S'agissant de la stratégie commune de l'Union européenne, au-delà de la réunion ministérielle qui s'est tenue hier, une coordination étroite est assurée par les directeurs généraux du développement des vingt-sept pays. Nous entretenons également de nombreux échanges bilatéraux pour coordonner nos réponses nationales. Les échanges devront également être nourris avec les pays africains, entre les délégations de l'Union européenne et les postes nationaux.

M. Temal m'a interrogé sur le secteur touristique. Le comité de filière tourisme se réunit chaque semaine pour identifier les besoins des professionnels et agir. Dans le cadre des ordonnances, un dispositif d'avoirs a été mis en place, permettant aux Français de reporter un voyage réservé ou d'obtenir un remboursement après dix-huit mois ; plus de 85 % des professionnels ont mis en place ce dispositif, et seulement 2 à 3 % des consommateurs se sont dits mécontents. Plus largement, les professionnels du tourisme se sont massivement emparés des outils d'accompagnement économique mis en place par le Gouvernement, comme l'activité partielle.

Les perspectives de redémarrage sont très difficiles à tracer, car elles dépendront de l'évolution de l'épidémie. Nous devons d'abord surmonter la crise sanitaire ; d'ici là, la prudence est de mise. Le comité de filière hebdomadaire permettra d'affiner notre action au fur et à mesure.

J'ai déjà abordé l'allègement des dettes publiques, évoqué notamment par MM. Cigolotti et Guérini. J'ajoute que les moratoires ne doivent pas empêcher la mise en place de nouvelles aides, nécessaires à la montée en puissance du dispositif sanitaire en Afrique. Plusieurs États se sont déjà emparés des plans d'urgence.

Monsieur Yung, notre effort additionnel de 1,26 milliard d'euros consiste en 1 milliard d'euros de prêts distribués par l'AFD, 150 millions d'euros de dons et un certain nombre d'autres actions - réorientation vers la santé de contrats de développement et de désendettement (C2D), projets de recherche financés par le ministère de la recherche -, sans oublier l'aide humanitaire d'urgence.
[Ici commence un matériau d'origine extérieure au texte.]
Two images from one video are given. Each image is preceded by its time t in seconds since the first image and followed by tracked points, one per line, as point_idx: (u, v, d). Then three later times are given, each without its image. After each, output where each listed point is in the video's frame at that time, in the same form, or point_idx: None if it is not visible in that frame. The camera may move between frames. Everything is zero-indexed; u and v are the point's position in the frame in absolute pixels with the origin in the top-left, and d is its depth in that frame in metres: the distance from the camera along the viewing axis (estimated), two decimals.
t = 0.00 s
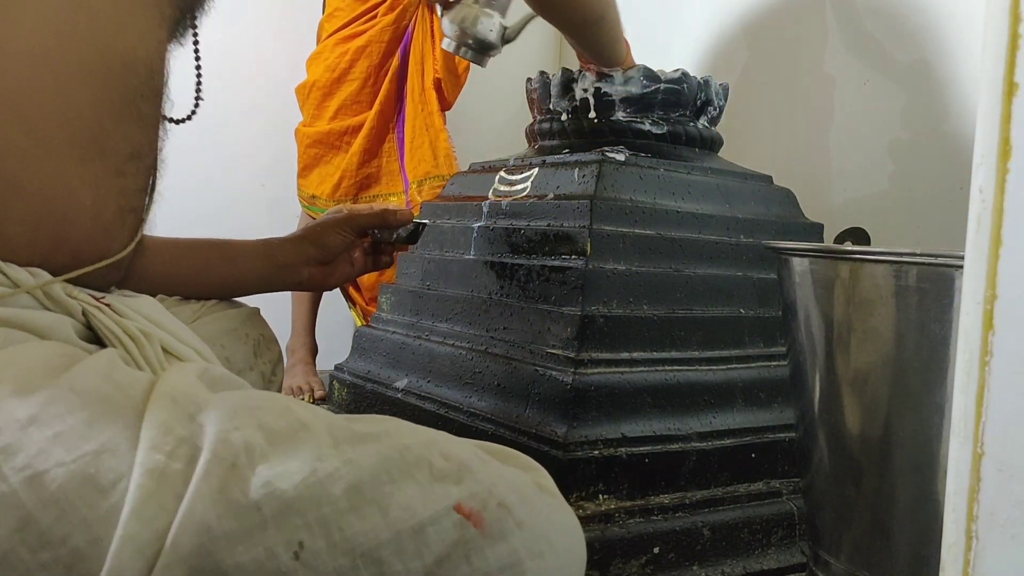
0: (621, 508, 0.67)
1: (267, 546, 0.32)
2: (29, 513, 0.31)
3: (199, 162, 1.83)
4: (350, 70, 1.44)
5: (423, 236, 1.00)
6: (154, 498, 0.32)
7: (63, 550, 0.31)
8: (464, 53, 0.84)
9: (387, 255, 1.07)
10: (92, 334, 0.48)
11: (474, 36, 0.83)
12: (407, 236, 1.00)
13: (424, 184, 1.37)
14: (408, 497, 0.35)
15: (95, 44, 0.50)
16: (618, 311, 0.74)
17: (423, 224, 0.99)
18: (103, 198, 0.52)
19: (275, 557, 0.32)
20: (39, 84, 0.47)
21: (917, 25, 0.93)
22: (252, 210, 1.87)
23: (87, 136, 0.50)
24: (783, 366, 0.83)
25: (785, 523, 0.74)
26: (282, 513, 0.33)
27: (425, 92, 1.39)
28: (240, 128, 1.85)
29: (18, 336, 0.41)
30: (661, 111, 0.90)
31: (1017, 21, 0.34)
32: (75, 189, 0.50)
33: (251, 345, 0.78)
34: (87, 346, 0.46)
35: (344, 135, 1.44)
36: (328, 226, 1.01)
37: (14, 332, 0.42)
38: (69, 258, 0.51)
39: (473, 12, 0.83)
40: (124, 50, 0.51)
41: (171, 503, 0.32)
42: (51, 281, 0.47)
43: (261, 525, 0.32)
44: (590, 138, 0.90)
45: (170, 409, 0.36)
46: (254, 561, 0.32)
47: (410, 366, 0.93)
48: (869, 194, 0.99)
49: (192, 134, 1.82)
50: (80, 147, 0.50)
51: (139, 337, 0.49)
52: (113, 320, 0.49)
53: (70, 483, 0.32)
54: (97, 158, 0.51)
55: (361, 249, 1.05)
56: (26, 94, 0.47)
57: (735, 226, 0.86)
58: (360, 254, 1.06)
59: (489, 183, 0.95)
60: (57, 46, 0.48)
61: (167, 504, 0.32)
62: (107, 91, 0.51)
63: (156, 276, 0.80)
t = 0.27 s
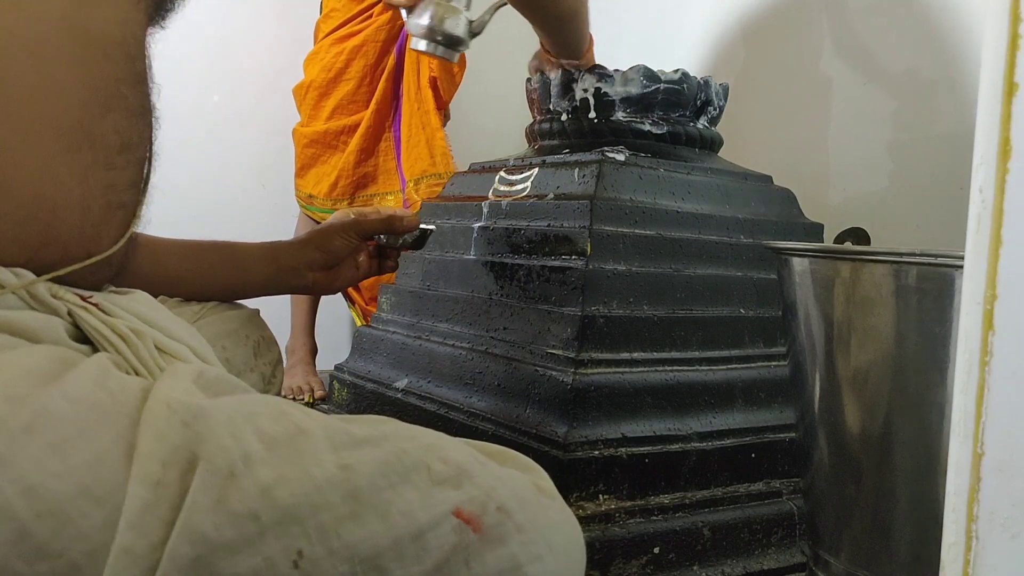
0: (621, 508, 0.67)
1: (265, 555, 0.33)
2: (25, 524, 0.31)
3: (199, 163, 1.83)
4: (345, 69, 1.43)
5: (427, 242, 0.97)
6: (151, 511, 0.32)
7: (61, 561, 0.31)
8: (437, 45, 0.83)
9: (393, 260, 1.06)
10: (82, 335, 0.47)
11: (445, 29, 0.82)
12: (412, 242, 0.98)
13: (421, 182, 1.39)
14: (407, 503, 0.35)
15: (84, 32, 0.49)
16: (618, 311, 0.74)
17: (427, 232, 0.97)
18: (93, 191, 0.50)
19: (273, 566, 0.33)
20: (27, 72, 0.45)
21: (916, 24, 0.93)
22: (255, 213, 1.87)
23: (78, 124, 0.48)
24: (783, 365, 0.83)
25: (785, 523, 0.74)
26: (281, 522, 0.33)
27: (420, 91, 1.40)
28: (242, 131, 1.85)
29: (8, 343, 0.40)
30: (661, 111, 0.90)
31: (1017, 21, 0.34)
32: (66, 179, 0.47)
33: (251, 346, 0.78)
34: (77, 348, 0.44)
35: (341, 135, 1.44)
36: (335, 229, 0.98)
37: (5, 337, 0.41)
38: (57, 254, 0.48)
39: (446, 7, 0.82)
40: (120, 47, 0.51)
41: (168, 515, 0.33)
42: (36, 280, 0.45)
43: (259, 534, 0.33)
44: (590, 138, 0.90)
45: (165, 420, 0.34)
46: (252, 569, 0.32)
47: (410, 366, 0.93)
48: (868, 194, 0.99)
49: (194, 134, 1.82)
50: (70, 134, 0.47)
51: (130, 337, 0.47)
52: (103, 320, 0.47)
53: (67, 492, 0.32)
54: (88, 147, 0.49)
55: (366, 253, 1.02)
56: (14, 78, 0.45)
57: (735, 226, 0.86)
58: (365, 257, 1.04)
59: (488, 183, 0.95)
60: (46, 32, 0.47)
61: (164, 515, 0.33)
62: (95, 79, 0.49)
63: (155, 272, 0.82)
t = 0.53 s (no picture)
0: (621, 508, 0.68)
1: (290, 551, 0.33)
2: (54, 524, 0.31)
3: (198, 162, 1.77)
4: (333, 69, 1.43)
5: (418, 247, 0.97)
6: (178, 508, 0.33)
7: (90, 560, 0.32)
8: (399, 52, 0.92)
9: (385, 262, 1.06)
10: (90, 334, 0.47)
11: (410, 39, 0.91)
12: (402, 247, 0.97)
13: (408, 180, 1.40)
14: (425, 499, 0.36)
15: (90, 32, 0.49)
16: (618, 311, 0.75)
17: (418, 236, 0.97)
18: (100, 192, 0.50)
19: (298, 562, 0.33)
20: (37, 74, 0.46)
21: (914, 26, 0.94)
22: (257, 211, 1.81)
23: (86, 125, 0.48)
24: (783, 365, 0.84)
25: (785, 522, 0.74)
26: (304, 519, 0.33)
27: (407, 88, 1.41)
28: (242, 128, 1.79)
29: (25, 345, 0.40)
30: (661, 111, 0.91)
31: (1017, 22, 0.35)
32: (75, 180, 0.48)
33: (245, 345, 0.79)
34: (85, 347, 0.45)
35: (330, 134, 1.45)
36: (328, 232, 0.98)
37: (20, 339, 0.41)
38: (64, 254, 0.49)
39: (411, 19, 0.91)
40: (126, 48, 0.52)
41: (194, 511, 0.33)
42: (44, 279, 0.45)
43: (283, 530, 0.33)
44: (590, 138, 0.91)
45: (188, 417, 0.35)
46: (278, 565, 0.33)
47: (411, 366, 0.94)
48: (868, 195, 0.99)
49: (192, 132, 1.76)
50: (80, 136, 0.48)
51: (136, 335, 0.47)
52: (110, 319, 0.47)
53: (93, 491, 0.32)
54: (95, 148, 0.49)
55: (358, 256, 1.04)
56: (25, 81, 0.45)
57: (735, 226, 0.87)
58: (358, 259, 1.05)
59: (489, 183, 0.96)
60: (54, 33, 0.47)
61: (191, 512, 0.33)
62: (102, 79, 0.50)
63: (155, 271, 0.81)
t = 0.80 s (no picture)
0: (621, 508, 0.68)
1: (286, 549, 0.33)
2: (50, 521, 0.31)
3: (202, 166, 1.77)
4: (319, 70, 1.42)
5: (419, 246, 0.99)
6: (174, 504, 0.33)
7: (85, 557, 0.31)
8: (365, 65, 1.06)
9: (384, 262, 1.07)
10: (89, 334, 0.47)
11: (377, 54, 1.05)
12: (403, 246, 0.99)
13: (393, 179, 1.39)
14: (422, 497, 0.35)
15: (94, 32, 0.49)
16: (618, 311, 0.74)
17: (418, 236, 0.98)
18: (104, 194, 0.50)
19: (294, 560, 0.33)
20: (39, 73, 0.46)
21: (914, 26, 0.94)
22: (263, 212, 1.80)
23: (90, 126, 0.48)
24: (783, 365, 0.84)
25: (785, 523, 0.74)
26: (300, 516, 0.33)
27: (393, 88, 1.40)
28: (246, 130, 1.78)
29: (24, 344, 0.40)
30: (661, 111, 0.91)
31: (1017, 21, 0.35)
32: (77, 181, 0.48)
33: (244, 345, 0.78)
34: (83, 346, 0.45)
35: (318, 135, 1.44)
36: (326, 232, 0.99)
37: (19, 339, 0.41)
38: (64, 255, 0.48)
39: (380, 35, 1.05)
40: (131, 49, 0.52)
41: (190, 508, 0.33)
42: (43, 280, 0.45)
43: (279, 527, 0.33)
44: (591, 138, 0.91)
45: (186, 414, 0.35)
46: (273, 563, 0.33)
47: (410, 366, 0.94)
48: (868, 195, 0.99)
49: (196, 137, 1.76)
50: (82, 137, 0.48)
51: (134, 335, 0.47)
52: (108, 319, 0.47)
53: (89, 488, 0.32)
54: (99, 150, 0.49)
55: (357, 255, 1.04)
56: (28, 81, 0.45)
57: (734, 226, 0.87)
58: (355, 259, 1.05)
59: (488, 183, 0.95)
60: (55, 31, 0.47)
61: (187, 509, 0.33)
62: (108, 82, 0.50)
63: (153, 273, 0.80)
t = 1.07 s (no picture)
0: (621, 508, 0.68)
1: (281, 542, 0.33)
2: (45, 512, 0.31)
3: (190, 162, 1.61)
4: (297, 75, 1.42)
5: (420, 247, 1.00)
6: (168, 495, 0.32)
7: (80, 549, 0.31)
8: (332, 81, 1.23)
9: (383, 263, 1.07)
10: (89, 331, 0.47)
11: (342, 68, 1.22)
12: (403, 247, 1.00)
13: (370, 179, 1.42)
14: (418, 493, 0.35)
15: (99, 32, 0.49)
16: (618, 311, 0.74)
17: (418, 236, 0.99)
18: (106, 193, 0.50)
19: (289, 553, 0.33)
20: (43, 73, 0.45)
21: (914, 28, 0.94)
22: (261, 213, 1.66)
23: (94, 127, 0.48)
24: (783, 365, 0.83)
25: (785, 523, 0.74)
26: (295, 509, 0.33)
27: (368, 92, 1.42)
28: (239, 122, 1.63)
29: (21, 340, 0.40)
30: (661, 111, 0.91)
31: (1017, 21, 0.34)
32: (81, 183, 0.48)
33: (246, 346, 0.78)
34: (84, 342, 0.45)
35: (297, 140, 1.43)
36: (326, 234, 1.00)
37: (18, 334, 0.41)
38: (64, 254, 0.48)
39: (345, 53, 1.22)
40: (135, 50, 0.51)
41: (185, 499, 0.33)
42: (44, 275, 0.45)
43: (274, 520, 0.33)
44: (591, 138, 0.91)
45: (181, 407, 0.35)
46: (268, 557, 0.32)
47: (410, 366, 0.94)
48: (868, 196, 0.99)
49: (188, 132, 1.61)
50: (87, 139, 0.48)
51: (133, 333, 0.48)
52: (108, 316, 0.48)
53: (84, 481, 0.32)
54: (103, 151, 0.49)
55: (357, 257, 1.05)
56: (32, 83, 0.45)
57: (734, 226, 0.86)
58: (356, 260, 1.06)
59: (489, 183, 0.95)
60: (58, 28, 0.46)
61: (182, 500, 0.33)
62: (115, 88, 0.50)
63: (150, 277, 0.80)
M. Laurent m'a interrogé sur les camping-caristes bloqués au Maroc. Entre 700 et 800 ont pu rentrer grâce à deux rotations maritimes entre Ceuta et Sète. Environ 1 500 se trouvent toujours dans la région d'Agadir. Une dizaine seulement se sont embarqués sur le dernier ferry Tanger-Med-Sète, la plupart préférant pour l'instant rester sur place. Au besoin, une nouvelle rotation pourra être mise en place, surtout si les demandes atteignent une masse critique.

S'agissant de la Nouvelle-Zélande, il est exact que des compagnies aériennes étrangères ont proposé des tarifs assez prohibitifs. Nous avons affrété des vols, dont plusieurs sont prévus dans les prochains jours : un vol décollera d'Auckland le 11 avril, un autre de Christchurch le 14. Ceux qui le souhaitent pourront ainsi revenir en France au prix le plus abordable possible.

Quant aux plus de 2 milliards d'euros alloués à la santé par l'Union européenne, ils bénéficieront à tous les acteurs mentionnés par M. Laurent : instituts de recherche français, européens et africains, ONG locales, acteurs de la société civile africaine.

En cas de deuxième vague de l'épidémie, monsieur Guerriau, nous déploierons divers dispositifs dans les aéroports, au départ comme à l'arrivée. En la matière, une grande coordination européenne et internationale sera nécessaire.